Listed Building – Grade II
- Designated: 28 July 1955
- Reference no.: 1376350

Scheduled monument
- Reference no.: 1006777

= St Nicholas Chapel, Chester =

St Nicholas Chapel is a former chapel in St Werburgh Street, Chester, Cheshire, England. Since it ceased functioning as a chapel it has had a number of uses, including being at one time a theatre. It is now used as a shop. It is recorded in the National Heritage List for England as a designated Grade II listed building, and is a scheduled monument.

== History ==

The chapel was built in about 1300 for Simon de Albo, the abbot of St Werburgh's, Chester.

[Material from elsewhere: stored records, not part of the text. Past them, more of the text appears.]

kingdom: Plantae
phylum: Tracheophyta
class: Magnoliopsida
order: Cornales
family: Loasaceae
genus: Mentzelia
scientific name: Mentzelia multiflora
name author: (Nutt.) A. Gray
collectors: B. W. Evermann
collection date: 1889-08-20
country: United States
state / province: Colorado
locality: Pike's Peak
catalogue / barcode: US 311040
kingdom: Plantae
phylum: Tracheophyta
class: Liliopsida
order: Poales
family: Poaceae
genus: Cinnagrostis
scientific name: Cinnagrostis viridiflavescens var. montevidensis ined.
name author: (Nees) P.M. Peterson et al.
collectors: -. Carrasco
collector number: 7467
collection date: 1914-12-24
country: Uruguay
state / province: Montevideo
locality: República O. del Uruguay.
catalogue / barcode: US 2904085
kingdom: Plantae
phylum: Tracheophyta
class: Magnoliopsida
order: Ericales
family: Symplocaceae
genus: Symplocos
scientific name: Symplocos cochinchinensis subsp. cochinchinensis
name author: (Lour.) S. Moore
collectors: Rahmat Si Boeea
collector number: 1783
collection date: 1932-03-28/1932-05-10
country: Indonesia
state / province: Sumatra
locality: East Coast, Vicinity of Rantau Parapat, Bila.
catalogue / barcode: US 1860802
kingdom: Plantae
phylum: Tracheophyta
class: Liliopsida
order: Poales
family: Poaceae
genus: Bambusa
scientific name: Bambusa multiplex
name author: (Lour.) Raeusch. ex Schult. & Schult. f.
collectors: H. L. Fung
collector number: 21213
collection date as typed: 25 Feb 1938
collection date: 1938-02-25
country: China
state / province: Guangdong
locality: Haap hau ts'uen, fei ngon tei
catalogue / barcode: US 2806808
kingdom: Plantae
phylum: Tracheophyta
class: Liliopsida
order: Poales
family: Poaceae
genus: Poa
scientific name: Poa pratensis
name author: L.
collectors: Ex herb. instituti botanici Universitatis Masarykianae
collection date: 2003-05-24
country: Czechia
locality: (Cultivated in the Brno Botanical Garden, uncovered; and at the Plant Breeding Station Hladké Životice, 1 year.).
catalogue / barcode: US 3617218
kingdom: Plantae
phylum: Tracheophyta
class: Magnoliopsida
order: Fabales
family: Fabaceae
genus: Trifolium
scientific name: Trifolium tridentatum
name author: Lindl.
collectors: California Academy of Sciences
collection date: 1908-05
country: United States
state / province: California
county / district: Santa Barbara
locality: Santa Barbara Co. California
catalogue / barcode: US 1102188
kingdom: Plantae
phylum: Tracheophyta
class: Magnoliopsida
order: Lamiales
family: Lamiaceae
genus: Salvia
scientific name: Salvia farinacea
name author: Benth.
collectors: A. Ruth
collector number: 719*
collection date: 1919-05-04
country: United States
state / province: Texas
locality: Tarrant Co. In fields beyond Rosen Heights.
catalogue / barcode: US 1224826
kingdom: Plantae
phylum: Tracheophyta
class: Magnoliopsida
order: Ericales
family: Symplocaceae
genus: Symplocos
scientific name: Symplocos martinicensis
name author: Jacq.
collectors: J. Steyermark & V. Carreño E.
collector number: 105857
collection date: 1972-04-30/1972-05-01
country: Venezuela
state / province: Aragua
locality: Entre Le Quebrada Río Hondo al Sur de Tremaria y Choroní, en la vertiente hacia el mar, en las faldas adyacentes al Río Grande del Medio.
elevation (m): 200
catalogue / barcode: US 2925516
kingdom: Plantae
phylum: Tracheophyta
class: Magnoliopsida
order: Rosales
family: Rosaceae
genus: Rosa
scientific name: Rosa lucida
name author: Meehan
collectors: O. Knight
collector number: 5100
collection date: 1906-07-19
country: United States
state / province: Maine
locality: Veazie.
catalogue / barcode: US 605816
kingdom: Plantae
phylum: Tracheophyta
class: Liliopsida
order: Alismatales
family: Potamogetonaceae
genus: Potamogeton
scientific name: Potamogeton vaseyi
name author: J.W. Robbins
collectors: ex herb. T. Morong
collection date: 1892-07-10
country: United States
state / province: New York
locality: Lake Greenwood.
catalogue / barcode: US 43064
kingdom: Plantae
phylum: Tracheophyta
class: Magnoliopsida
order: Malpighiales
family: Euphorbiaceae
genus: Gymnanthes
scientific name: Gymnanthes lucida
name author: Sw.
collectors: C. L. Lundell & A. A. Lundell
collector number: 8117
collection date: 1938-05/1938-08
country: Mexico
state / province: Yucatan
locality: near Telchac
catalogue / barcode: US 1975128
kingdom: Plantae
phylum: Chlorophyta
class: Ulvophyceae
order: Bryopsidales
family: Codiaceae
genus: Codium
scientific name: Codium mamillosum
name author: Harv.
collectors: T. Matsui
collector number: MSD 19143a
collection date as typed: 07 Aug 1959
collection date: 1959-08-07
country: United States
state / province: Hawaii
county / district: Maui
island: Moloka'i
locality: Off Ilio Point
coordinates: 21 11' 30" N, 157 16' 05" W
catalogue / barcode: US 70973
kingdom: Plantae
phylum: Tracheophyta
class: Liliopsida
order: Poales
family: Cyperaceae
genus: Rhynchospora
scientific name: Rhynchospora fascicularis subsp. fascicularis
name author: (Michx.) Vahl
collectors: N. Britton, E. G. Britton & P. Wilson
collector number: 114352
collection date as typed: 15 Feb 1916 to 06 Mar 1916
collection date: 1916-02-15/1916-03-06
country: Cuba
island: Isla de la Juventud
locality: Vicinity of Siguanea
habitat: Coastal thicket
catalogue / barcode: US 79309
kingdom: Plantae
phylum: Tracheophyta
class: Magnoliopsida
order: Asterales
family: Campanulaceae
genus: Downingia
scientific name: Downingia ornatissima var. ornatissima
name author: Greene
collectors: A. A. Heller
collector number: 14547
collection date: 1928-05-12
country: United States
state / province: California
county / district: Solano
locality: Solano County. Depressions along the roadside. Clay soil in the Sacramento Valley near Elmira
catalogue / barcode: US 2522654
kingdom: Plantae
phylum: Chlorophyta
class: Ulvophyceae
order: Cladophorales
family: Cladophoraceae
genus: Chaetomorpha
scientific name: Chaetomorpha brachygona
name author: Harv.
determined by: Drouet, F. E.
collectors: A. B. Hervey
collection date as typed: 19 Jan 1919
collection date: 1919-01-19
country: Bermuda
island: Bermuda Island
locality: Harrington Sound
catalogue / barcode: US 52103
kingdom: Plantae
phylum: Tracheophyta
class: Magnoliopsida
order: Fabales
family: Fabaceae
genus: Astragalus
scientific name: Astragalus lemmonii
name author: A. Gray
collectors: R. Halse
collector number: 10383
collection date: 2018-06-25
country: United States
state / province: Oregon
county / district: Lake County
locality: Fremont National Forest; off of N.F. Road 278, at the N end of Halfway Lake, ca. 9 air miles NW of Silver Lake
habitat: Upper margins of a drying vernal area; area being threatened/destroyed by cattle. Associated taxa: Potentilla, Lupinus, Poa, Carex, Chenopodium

It was used for a period as the church of the parish of St Oswald, then closed as a church and conveyed to the Mayor and Assembly of Chester in 1488. In 1545 an upper floor was inserted and it was used as the Commonhall and Wool Hall. The building was used for staging plays from around 1750, then further converted as the New Theatre in 1773 and the Theatre Royal in 1777–78. James Harrison modified it again into a hall for concerts and entertainments in 1854–55, when it was known as the Music Hall. It was later used as a cinema, and then as a shop. The alleyway to the side of the building, from Saint Werburgh Street to Northgate Street, is called Music Hall Passage.

== Architecture ==

It is built in sandstone and brick with grey slate gabled roofs in two storeys. Some medieval stonework remains on the south side. The Gothic style front is by James Harrison.